▶ **EXERCISE GOAL**: Turn the lines of all the records below into a numbered list, skipping blank lines and leaving out the pictures.

..............................

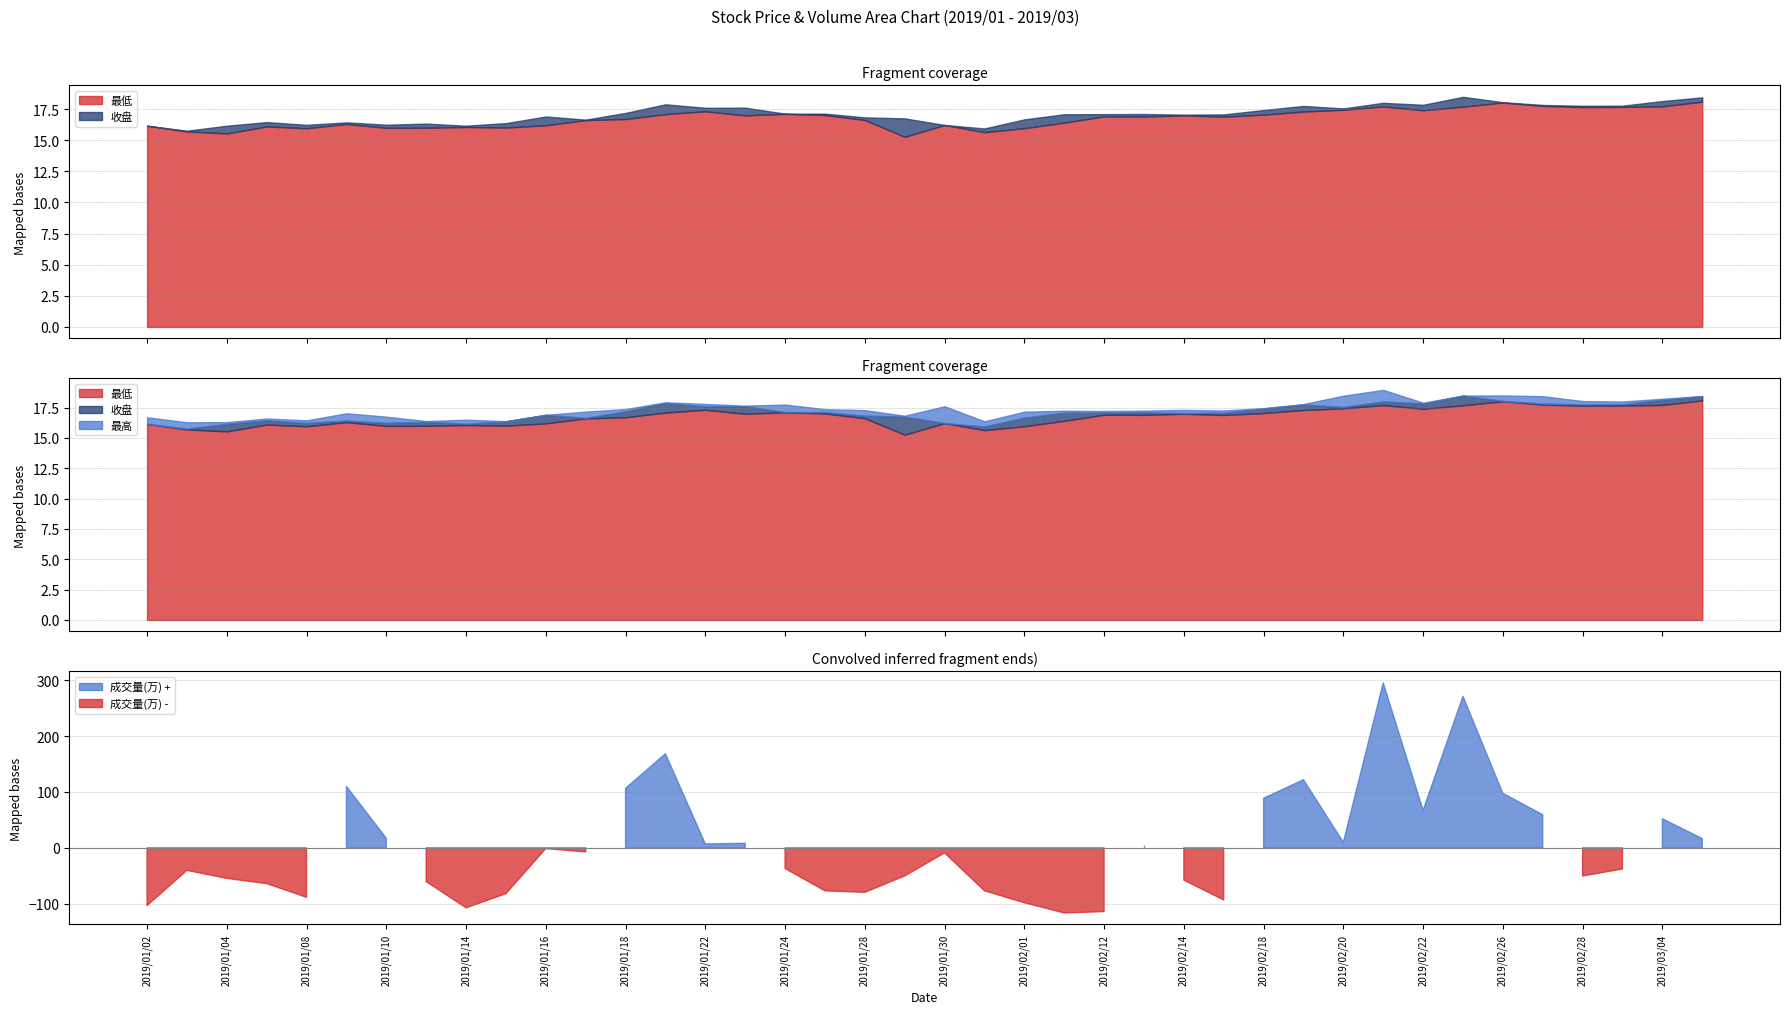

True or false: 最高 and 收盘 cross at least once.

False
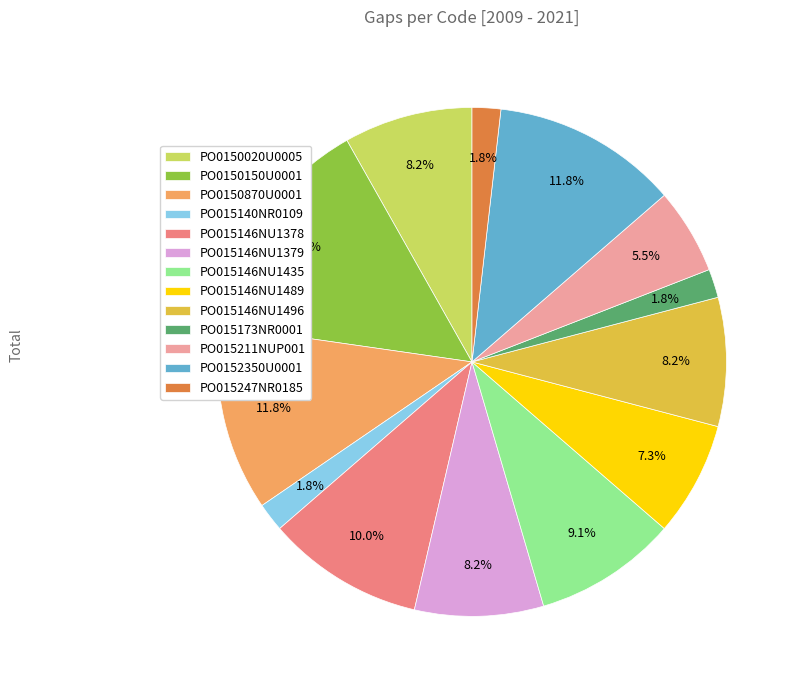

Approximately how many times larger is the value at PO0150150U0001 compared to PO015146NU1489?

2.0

..............................

▶ **SOLUTION TO THIS PROBLEM**:
1. True or false: 最高 and 收盘 cross at least once.
2. False
3. Approximately how many times larger is the value at PO0150150U0001 compared to PO015146NU1489?
4. 2.0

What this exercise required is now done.